Top-Down Parsing

Outline

Implementation of parsers
Two main approaches:
- Top-down
- Bottom-up
This lecture: Top-Down
- Easier to understand and program manually
Next time: Bottom-Up
- More powerful and used by most parser generators

Introduction to Top-Down Parsing

Terminals are seen in order of appearance in the token stream: $t_2, t_5, t_6, t_8, t_9$
The parse tree is constructed: from top to bottom and from left to right

Recursive Descent Parsing

Consider the grammar \[\begin{aligned} E & \rightarrow T + E \; \vert \; T\\ T & \rightarrow int \; \vert \; int * T \; \vert \; (E)\\ \end{aligned}\]
and token stream: $int(5) * int(2)$
Start with the top-level non-terminal $E$
Try the rules for $E$ in order

Recursive Descent Parsing

Try $E_0 \rightarrow T_1 + E_2$
Try $T_1 \rightarrow (E_3)$
- The left parenthesis does not match the token $int(5)$
Try $T_1 \rightarrow int$
- Matches, but $+$ after $T_1$ does not match $*$
Try $T_1 \rightarrow int * T_2$
- Matches and consumes two tokens
  - Try $T_2 \rightarrow int$ matches, but $+$ after $T_1$ does not
  - Try $T_2 \rightarrow int * T_3$ but $+$ does not match end-of-input
Has exhausted the choices for $T_2$
- Backtrack to choice for $E_0$

Recursive Descent Parsing

Try $E_0 \rightarrow T_1$
Follow same steps as before for $T_1$
- and succeed with $T_1 \rightarrow int(5) * T_2$ and $T_2 \rightarrow int(2)$
- with the following parse tree

Recursive Descent Parsing: Notes

Easy to implement by hand
Somewhat inefficient due to backtracking
Does not always work $\ldots$

When Recursive Descent Does Not Work

Consider a production $S \rightarrow S a$

And the following pseudo-code implementation

bool S1() { return S() && term(a); }
bool S()  { return S1(); }

The function call $S()$ gets into an infinite loop
A left-recursive grammar has a non-terminal $S$ and production $S \overset{+}{\rightarrow} S \alpha$ for some $\alpha$
Recursive descent does not work in such cases

Elimination of Left Recursion

Consider the left-recursive grammar \[S \rightarrow S \alpha \; \vert \; \beta\]
$S$ generates all strings starting with a $\beta$ and followed by any number of $\alpha$s
This grammar can be rewritten using right-recursion \[\begin{aligned} S & \rightarrow \beta S'\\ S' & \rightarrow \alpha S' \; \vert \; \epsilon\\ \end{aligned}\]

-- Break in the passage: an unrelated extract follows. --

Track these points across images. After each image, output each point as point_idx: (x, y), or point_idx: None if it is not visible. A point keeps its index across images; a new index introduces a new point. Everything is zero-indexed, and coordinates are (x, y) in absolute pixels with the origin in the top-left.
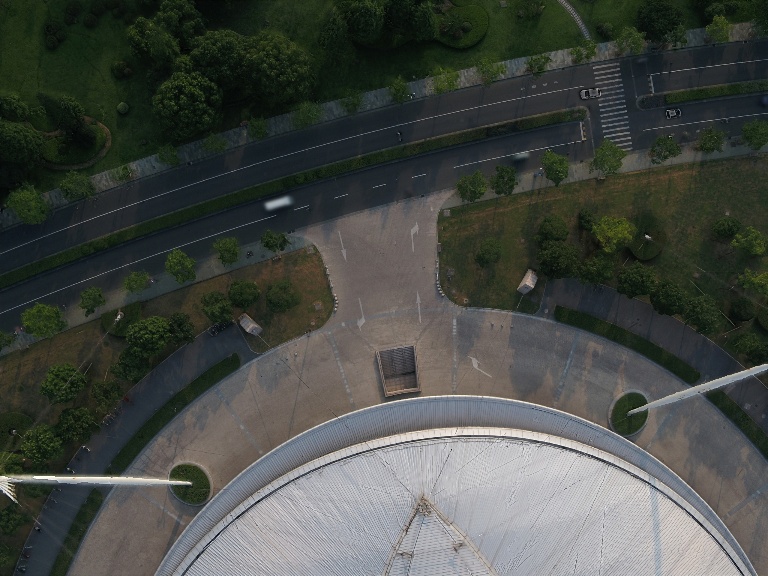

Elimination of Left-Recursion

In general \[S \rightarrow S \alpha_1 \; \vert \; \ldots \; \vert \; S \alpha_n \; \vert \; \beta_1 \; \vert \; \ldots \; \vert \; \beta_m\]
All strings derived from $S$ start with one of $\beta_1, \ldots, \beta_m$ and continue with several instances of $\alpha_1, \ldots, \alpha_n$
Rewrite as \[\begin{aligned} S & \rightarrow \beta_1 S' \; \vert \; \ldots \; \vert \; \beta_m S'\\ S' & \rightarrow \alpha_1 S' \; \vert \; \ldots \; \vert \; \alpha_n S' \; \vert \; \epsilon\\ \end{aligned}\]

General Left Recursion

The grammar \[\begin{aligned} S & \rightarrow A \alpha \; \vert \; \delta\\ A & \rightarrow S \beta\\ \end{aligned}\]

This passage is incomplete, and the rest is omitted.